(Extracted data entries)
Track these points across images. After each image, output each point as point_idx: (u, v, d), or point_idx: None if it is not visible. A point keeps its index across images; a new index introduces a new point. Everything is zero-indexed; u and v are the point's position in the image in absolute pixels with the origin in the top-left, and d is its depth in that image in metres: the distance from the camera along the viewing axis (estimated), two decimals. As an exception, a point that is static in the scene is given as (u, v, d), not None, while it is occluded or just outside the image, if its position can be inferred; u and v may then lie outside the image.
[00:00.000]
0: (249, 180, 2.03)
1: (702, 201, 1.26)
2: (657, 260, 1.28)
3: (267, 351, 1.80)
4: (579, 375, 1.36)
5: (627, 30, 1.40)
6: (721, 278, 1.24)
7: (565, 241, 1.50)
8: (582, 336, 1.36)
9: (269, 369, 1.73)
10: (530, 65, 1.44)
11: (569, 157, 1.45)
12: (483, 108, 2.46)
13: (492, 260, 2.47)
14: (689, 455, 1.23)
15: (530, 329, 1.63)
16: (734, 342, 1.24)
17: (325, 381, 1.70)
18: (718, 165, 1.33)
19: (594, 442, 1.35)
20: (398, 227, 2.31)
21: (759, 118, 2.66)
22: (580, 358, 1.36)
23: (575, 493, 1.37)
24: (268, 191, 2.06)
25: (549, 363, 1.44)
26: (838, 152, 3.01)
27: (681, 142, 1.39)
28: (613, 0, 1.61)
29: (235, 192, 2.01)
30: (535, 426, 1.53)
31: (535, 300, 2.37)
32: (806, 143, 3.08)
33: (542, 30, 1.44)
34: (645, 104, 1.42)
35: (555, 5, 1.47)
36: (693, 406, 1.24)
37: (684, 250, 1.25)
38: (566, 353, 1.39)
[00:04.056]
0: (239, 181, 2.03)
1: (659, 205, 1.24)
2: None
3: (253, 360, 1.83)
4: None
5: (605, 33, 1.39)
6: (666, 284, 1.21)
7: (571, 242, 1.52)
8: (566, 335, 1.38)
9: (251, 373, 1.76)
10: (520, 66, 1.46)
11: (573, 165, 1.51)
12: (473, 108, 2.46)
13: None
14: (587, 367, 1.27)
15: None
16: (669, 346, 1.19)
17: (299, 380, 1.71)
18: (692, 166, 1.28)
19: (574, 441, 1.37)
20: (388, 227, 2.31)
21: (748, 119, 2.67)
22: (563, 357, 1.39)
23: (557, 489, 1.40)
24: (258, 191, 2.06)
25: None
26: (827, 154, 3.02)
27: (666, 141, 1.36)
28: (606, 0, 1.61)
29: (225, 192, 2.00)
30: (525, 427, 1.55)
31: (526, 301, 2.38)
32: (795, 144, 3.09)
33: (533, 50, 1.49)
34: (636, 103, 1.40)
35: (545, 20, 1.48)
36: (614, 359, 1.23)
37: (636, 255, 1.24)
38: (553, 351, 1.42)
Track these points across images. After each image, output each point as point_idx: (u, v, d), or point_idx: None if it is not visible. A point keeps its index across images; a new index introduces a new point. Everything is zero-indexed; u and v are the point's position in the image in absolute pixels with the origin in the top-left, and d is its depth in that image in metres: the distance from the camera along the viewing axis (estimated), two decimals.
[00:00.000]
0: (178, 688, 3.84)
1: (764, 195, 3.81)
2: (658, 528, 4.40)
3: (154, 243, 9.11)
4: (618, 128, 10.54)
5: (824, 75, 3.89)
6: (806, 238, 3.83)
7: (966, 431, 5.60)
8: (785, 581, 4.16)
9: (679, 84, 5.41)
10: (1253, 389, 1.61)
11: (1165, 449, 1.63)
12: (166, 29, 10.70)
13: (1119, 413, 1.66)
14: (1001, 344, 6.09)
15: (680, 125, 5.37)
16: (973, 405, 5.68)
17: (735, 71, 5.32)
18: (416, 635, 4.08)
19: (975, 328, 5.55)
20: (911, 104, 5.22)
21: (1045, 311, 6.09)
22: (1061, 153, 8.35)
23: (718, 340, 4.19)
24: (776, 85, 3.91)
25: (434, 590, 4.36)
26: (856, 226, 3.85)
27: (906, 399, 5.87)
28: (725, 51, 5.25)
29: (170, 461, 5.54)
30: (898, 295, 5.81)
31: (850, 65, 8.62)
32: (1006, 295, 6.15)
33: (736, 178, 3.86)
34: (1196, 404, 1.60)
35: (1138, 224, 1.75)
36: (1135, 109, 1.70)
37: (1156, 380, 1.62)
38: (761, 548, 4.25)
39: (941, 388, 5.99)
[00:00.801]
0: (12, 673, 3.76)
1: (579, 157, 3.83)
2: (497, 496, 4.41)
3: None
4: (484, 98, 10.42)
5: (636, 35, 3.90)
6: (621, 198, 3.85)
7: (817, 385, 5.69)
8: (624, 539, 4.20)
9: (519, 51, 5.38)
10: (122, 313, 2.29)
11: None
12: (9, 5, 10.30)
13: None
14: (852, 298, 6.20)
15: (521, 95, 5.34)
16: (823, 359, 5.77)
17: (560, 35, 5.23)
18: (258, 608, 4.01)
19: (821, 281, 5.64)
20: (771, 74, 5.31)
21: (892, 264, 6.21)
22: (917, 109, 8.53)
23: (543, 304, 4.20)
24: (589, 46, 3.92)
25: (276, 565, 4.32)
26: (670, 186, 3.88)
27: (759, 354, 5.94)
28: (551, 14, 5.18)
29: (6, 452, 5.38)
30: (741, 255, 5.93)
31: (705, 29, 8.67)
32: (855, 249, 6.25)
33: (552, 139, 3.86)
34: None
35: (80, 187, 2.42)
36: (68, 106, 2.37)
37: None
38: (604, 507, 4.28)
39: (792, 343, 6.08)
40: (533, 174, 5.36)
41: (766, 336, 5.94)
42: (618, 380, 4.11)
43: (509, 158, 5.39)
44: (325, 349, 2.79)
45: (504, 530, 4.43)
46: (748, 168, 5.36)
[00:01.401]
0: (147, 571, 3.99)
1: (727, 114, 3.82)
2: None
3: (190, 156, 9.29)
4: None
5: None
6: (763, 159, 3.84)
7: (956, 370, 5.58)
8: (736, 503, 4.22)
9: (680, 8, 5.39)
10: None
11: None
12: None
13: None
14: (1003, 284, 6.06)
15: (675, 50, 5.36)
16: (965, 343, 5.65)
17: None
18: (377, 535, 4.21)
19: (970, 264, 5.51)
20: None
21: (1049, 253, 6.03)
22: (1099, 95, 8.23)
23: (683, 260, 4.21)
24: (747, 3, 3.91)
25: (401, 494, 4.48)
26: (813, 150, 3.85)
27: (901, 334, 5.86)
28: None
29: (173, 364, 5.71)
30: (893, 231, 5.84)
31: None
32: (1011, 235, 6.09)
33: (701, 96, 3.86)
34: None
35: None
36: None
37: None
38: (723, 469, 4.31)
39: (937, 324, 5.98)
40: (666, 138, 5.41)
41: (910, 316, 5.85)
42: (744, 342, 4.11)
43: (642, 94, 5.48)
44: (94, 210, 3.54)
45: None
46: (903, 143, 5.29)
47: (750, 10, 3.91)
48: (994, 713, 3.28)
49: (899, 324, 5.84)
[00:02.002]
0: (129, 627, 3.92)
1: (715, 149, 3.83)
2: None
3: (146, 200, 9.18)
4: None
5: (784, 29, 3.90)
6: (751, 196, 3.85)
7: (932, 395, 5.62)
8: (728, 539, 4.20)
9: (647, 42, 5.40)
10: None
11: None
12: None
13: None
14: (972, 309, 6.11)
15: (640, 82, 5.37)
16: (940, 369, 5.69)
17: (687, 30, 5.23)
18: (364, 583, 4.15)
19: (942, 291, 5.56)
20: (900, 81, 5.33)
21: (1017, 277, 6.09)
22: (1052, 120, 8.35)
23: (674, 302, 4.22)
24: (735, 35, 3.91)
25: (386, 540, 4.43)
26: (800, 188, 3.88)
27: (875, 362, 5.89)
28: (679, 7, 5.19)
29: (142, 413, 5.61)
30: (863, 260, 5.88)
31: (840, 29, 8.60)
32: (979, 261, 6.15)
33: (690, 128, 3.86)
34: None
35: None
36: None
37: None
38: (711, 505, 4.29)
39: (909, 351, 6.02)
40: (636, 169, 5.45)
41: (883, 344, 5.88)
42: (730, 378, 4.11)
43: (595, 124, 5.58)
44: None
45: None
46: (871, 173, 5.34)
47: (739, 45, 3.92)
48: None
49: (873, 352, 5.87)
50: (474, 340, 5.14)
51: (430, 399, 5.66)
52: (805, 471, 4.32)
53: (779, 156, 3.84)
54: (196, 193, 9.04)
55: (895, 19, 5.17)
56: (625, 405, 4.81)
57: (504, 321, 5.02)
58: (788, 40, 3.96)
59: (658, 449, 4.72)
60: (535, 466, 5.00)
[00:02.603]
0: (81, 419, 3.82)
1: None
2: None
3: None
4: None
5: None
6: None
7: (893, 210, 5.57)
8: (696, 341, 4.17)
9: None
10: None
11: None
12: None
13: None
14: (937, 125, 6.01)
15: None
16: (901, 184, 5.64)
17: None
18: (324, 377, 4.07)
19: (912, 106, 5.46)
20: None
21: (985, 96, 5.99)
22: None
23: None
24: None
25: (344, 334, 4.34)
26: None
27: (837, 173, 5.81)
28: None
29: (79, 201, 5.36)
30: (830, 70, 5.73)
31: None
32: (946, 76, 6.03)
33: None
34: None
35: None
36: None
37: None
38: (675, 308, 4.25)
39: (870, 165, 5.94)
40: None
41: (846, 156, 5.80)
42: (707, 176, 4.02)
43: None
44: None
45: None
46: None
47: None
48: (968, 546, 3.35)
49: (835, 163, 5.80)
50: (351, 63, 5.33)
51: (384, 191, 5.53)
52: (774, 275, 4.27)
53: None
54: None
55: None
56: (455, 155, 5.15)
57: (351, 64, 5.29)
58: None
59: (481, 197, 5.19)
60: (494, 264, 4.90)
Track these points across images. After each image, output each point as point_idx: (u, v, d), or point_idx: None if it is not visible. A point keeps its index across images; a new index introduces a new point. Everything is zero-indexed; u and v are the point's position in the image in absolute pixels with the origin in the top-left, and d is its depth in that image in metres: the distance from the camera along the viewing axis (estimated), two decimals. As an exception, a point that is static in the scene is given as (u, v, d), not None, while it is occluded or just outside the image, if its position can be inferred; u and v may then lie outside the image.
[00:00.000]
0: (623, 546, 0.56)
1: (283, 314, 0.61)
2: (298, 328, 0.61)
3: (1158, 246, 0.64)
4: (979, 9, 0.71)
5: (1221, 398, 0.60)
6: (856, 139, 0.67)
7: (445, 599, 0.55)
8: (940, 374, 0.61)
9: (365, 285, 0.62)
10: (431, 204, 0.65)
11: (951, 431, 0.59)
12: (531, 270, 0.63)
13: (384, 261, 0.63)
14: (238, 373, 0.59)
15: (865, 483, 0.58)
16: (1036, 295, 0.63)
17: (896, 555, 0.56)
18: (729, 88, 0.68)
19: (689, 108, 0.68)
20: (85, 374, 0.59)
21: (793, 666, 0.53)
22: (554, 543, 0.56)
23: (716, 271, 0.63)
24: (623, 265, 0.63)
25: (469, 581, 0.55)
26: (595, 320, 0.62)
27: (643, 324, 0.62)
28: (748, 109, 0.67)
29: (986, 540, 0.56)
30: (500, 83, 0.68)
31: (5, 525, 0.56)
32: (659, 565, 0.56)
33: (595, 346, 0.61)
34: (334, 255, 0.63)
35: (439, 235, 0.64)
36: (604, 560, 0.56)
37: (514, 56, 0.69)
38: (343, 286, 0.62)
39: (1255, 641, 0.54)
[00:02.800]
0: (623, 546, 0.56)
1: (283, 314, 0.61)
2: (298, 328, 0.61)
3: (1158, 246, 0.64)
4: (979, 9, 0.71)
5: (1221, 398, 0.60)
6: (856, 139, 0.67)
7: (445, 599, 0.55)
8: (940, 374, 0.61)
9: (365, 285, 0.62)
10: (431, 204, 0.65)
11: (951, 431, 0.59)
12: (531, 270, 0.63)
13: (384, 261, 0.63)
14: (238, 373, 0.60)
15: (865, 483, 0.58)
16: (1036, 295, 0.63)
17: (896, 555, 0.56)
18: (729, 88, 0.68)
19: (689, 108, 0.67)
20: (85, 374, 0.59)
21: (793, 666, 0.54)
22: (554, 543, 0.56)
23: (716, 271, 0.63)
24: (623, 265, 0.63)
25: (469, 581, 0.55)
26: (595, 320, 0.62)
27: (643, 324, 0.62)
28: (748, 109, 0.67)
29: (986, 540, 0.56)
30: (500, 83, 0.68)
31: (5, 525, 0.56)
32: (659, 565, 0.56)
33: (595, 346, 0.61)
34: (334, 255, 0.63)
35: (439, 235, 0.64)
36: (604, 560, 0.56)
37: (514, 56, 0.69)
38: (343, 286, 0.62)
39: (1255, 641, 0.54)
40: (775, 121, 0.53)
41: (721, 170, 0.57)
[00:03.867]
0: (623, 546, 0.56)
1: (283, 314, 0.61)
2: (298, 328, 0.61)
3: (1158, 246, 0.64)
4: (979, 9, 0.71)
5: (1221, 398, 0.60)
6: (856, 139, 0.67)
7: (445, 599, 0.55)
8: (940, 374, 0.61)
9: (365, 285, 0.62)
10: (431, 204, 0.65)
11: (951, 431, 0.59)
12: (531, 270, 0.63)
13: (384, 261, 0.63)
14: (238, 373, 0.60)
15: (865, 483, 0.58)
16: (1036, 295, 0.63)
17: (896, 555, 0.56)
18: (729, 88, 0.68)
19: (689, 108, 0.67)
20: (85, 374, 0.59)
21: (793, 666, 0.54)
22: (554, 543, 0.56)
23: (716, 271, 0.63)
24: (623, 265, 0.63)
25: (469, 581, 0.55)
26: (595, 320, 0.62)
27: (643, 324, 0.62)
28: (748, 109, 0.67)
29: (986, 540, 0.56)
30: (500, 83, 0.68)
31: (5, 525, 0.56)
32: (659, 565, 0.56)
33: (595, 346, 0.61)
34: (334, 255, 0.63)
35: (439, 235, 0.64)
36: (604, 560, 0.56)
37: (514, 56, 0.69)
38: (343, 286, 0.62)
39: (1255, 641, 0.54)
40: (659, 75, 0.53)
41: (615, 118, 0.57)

What you are asked to do: Retype the entries above exactly, but only from the line containing "20: (900, 81, 5.33)" through the line containing "60: (535, 466, 5.00)", both included.

Answer box:
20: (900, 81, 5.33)
21: (1017, 277, 6.09)
22: (1052, 120, 8.35)
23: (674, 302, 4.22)
24: (735, 35, 3.91)
25: (386, 540, 4.43)
26: (800, 188, 3.88)
27: (875, 362, 5.89)
28: (679, 7, 5.19)
29: (142, 413, 5.61)
30: (863, 260, 5.88)
31: (840, 29, 8.60)
32: (979, 261, 6.15)
33: (690, 128, 3.86)
34: None
35: None
36: None
37: None
38: (711, 505, 4.29)
39: (909, 351, 6.02)
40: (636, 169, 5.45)
41: (883, 344, 5.88)
42: (730, 378, 4.11)
43: (595, 124, 5.58)
44: None
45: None
46: (871, 173, 5.34)
47: (739, 45, 3.92)
48: None
49: (873, 352, 5.87)
50: (474, 340, 5.14)
51: (430, 399, 5.66)
52: (805, 471, 4.32)
53: (779, 156, 3.84)
54: (196, 193, 9.04)
55: (895, 19, 5.17)
56: (625, 405, 4.81)
57: (504, 321, 5.02)
58: (788, 40, 3.96)
59: (658, 449, 4.72)
60: (535, 466, 5.00)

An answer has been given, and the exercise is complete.